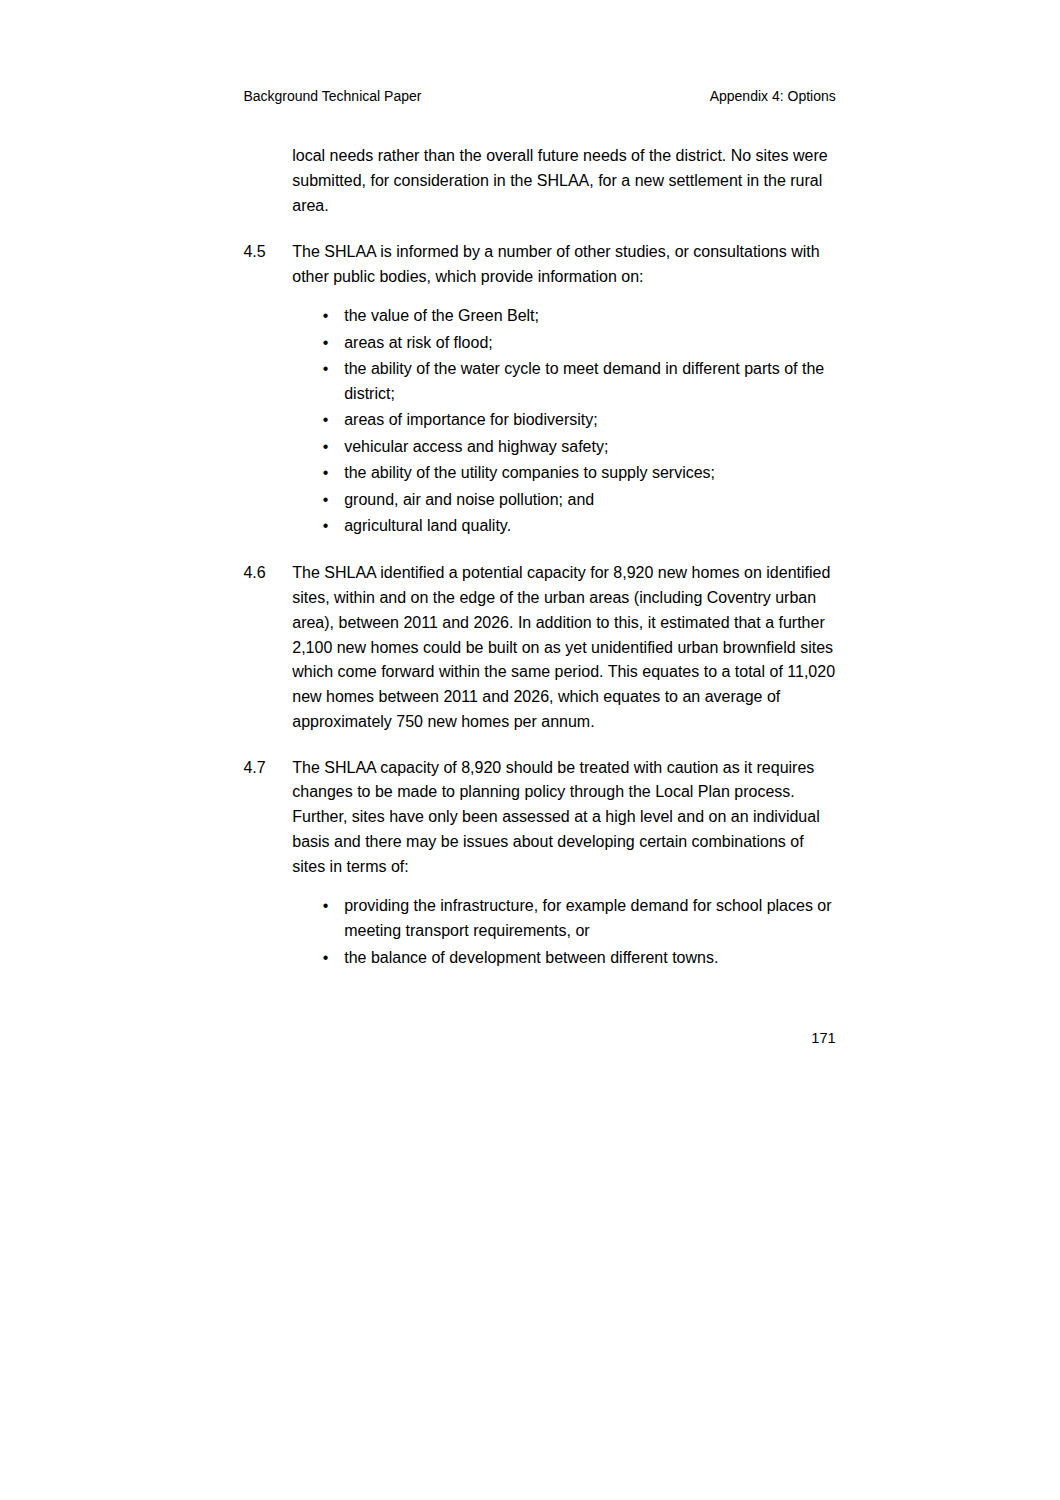Background Technical Paper
Appendix 4: Options
local needs rather than the overall future needs of the district. No sites were submitted, for consideration in the SHLAA, for a new settlement in the rural area.
4.5
The SHLAA is informed by a number of other studies, or consultations with other public bodies, which provide information on:
the value of the Green Belt;
areas at risk of flood;
the ability of the water cycle to meet demand in different parts of the district;
areas of importance for biodiversity;
vehicular access and highway safety;
the ability of the utility companies to supply services;
ground, air and noise pollution; and
agricultural land quality.
4.6
The SHLAA identified a potential capacity for 8,920 new homes on identified sites, within and on the edge of the urban areas (including Coventry urban area), between 2011 and 2026. In addition to this, it estimated that a further 2,100 new homes could be built on as yet unidentified urban brownfield sites which come forward within the same period. This equates to a total of 11,020 new homes between 2011 and 2026, which equates to an average of approximately 750 new homes per annum.
4.7
The SHLAA capacity of 8,920 should be treated with caution as it requires changes to be made to planning policy through the Local Plan process. Further, sites have only been assessed at a high level and on an individual basis and there may be issues about developing certain combinations of sites in terms of:
providing the infrastructure, for example demand for school places or meeting transport requirements, or
the balance of development between different towns.
171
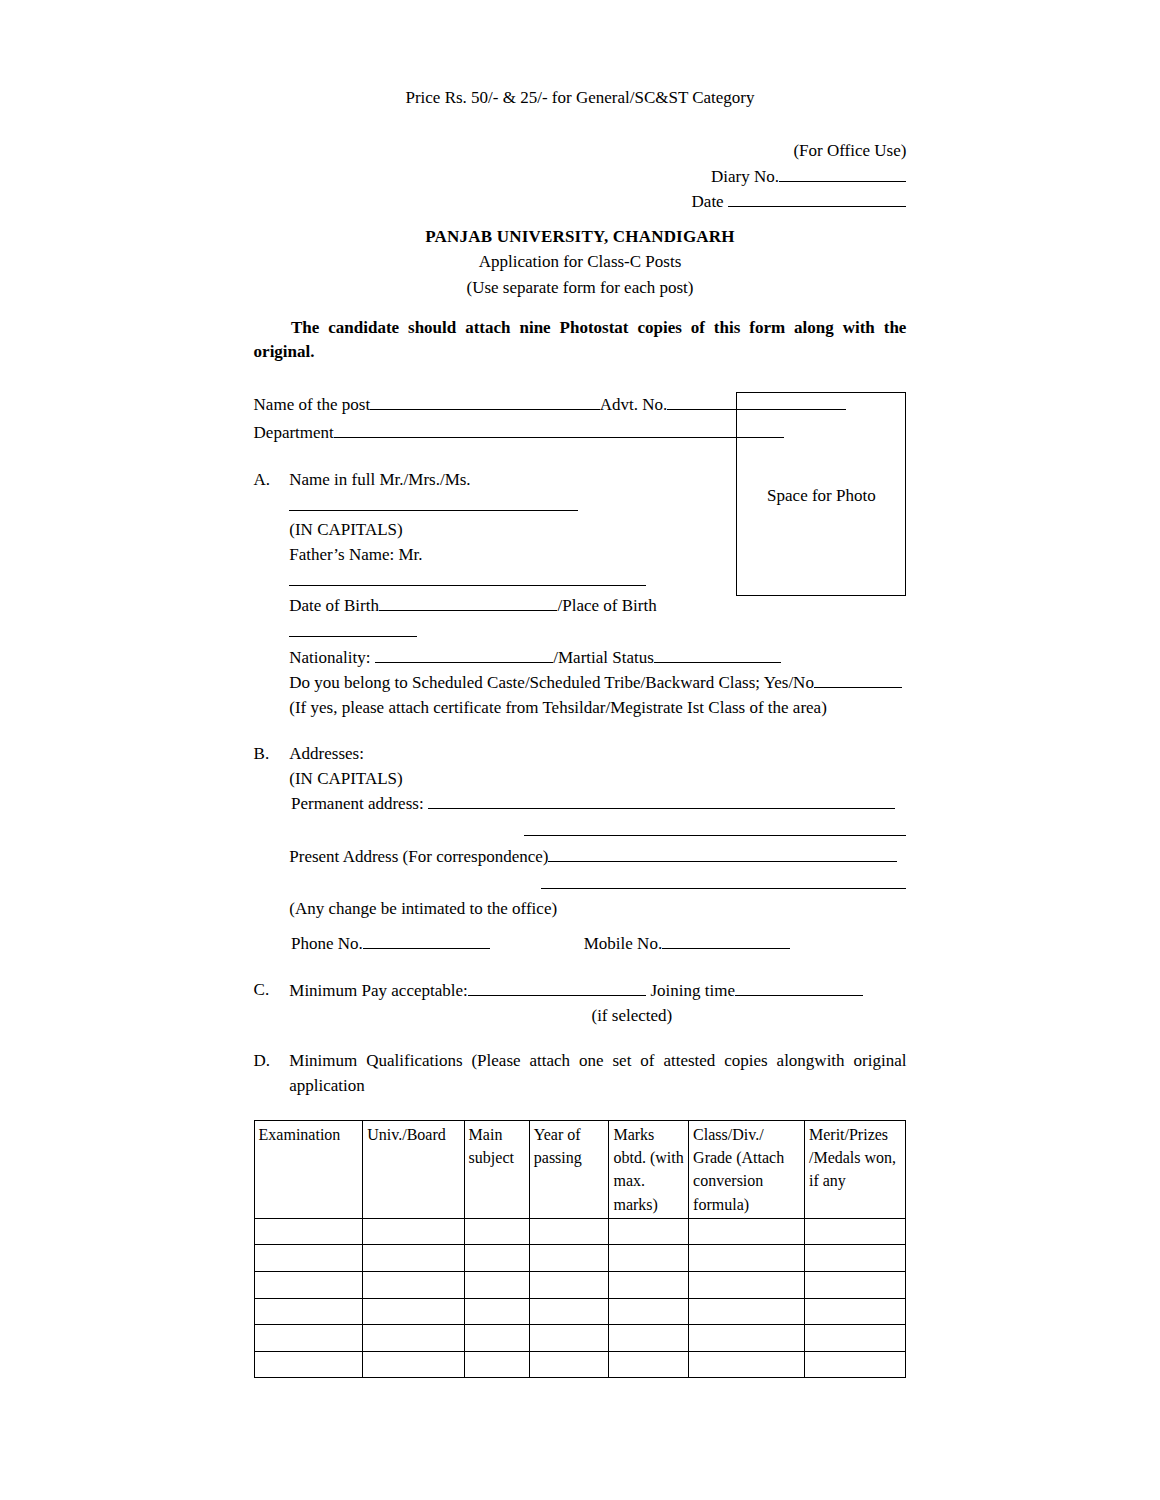Price Rs. 50/- & 25/- for General/SC&ST Category
(For Office Use)
Diary No.
Date
PANJAB UNIVERSITY, CHANDIGARH
Application for Class-C Posts
(Use separate form for each post)
The candidate should attach nine Photostat copies of this form along with the original.
Space for Photo
Name of the post Advt. No.
Department
A.
Name in full Mr./Mrs./Ms. (IN CAPITALS) Father’s Name: Mr. Date of Birth /Place of Birth Nationality: /Martial Status Do you belong to Scheduled Caste/Scheduled Tribe/Backward Class; Yes/No (If yes, please attach certificate from Tehsildar/Megistrate Ist Class of the area)
B.
Addresses: (IN CAPITALS) Permanent address: Present Address (For correspondence) (Any change be intimated to the office) Phone No. Mobile No.
C.
Minimum Pay acceptable: Joining time (if selected)
D.
Minimum Qualifications (Please attach one set of attested copies alongwith original application
| Examination | Univ./Board | Main subject | Year of passing | Marks obtd. (with max. marks) | Class/Div./ Grade (Attach conversion formula) | Merit/Prizes /Medals won, if any |
| --- | --- | --- | --- | --- | --- | --- |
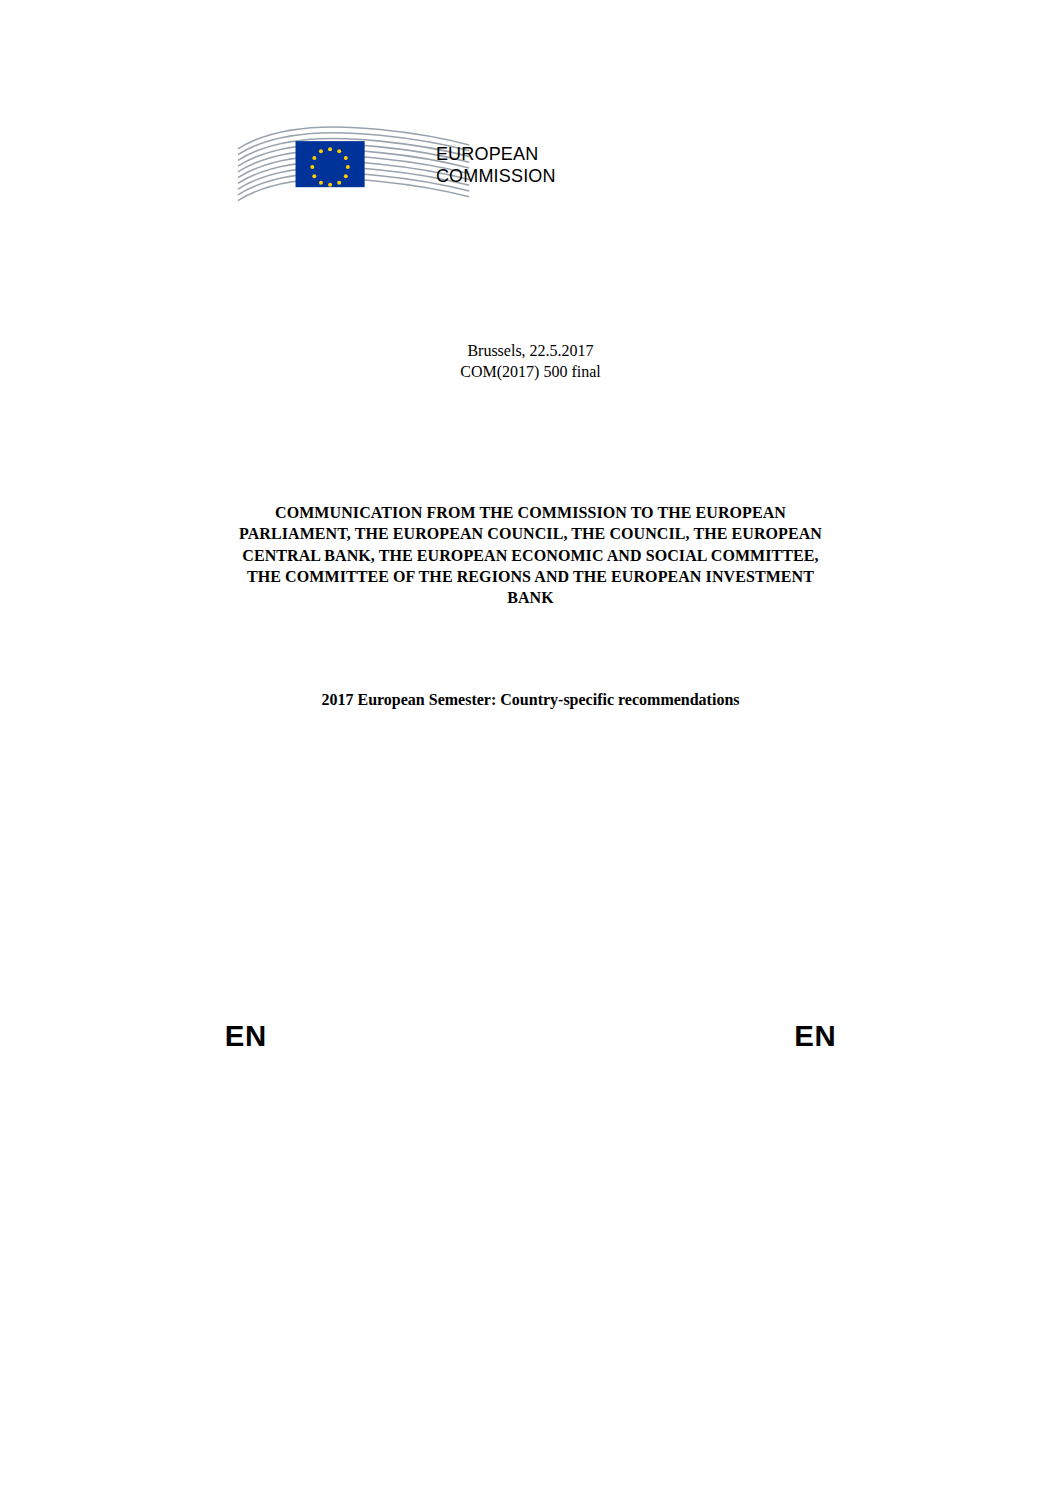EUROPEAN
COMMISSION
Brussels, 22.5.2017
COM(2017) 500 final
COMMUNICATION FROM THE COMMISSION TO THE EUROPEAN PARLIAMENT, THE EUROPEAN COUNCIL, THE COUNCIL, THE EUROPEAN CENTRAL BANK, THE EUROPEAN ECONOMIC AND SOCIAL COMMITTEE, THE COMMITTEE OF THE REGIONS AND THE EUROPEAN INVESTMENT BANK
2017 European Semester: Country-specific recommendations
EN EN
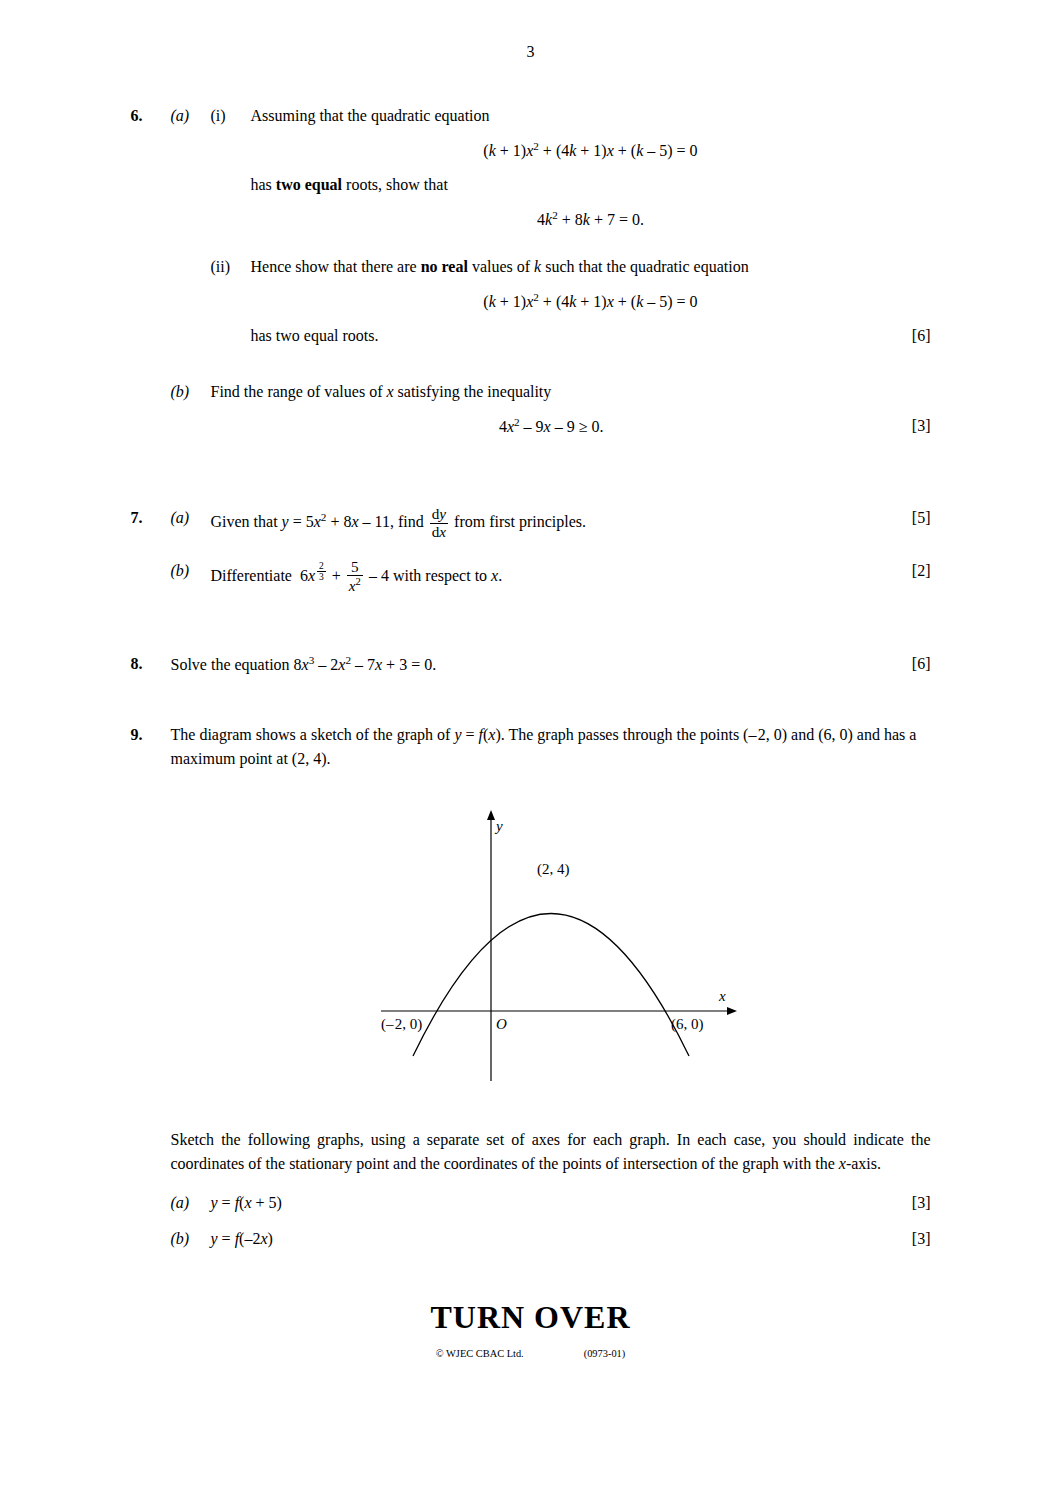3
6.
(a)
(i)
Assuming that the quadratic equation
(k + 1)x2 + (4k + 1)x + (k – 5) = 0
has two equal roots, show that
4k2 + 8k + 7 = 0.
(ii)
Hence show that there are no real values of k such that the quadratic equation
(k + 1)x2 + (4k + 1)x + (k – 5) = 0
has two equal roots.[6]
(b)
Find the range of values of x satisfying the inequality
4x2 – 9x – 9 ≥ 0.[3]
7.
(a)
Given that y = 5x2 + 8x – 11, find dy dx from first principles.[5]
(b)
Differentiate 6x23 + 5 x2 – 4 with respect to x.[2]
8.
Solve the equation 8x3 – 2x2 – 7x + 3 = 0.[6]
9.
The diagram shows a sketch of the graph of y = f(x). The graph passes through the points (– 2, 0) and (6, 0) and has a maximum point at (2, 4).
(2, 4) y x O (– 2, 0) (6, 0)
Sketch the following graphs, using a separate set of axes for each graph. In each case, you should indicate the coordinates of the stationary point and the coordinates of the points of intersection of the graph with the x-axis.
(a)
y = f(x + 5)[3]
(b)
y = f(–2x)[3]
TURN OVER
© WJEC CBAC Ltd.(0973-01)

#### Directions
Search the lines above for the string "there" and copy each line that has it.

#### Solution
The SHLAA capacity of 8,920 should be treated with caution as it requires changes to be made to planning policy through the Local Plan process. Further, sites have only been assessed at a high level and on an individual basis and there may be issues about developing certain combinations of sites in terms of:
Hence show that there are no real values of k such that the quadratic equation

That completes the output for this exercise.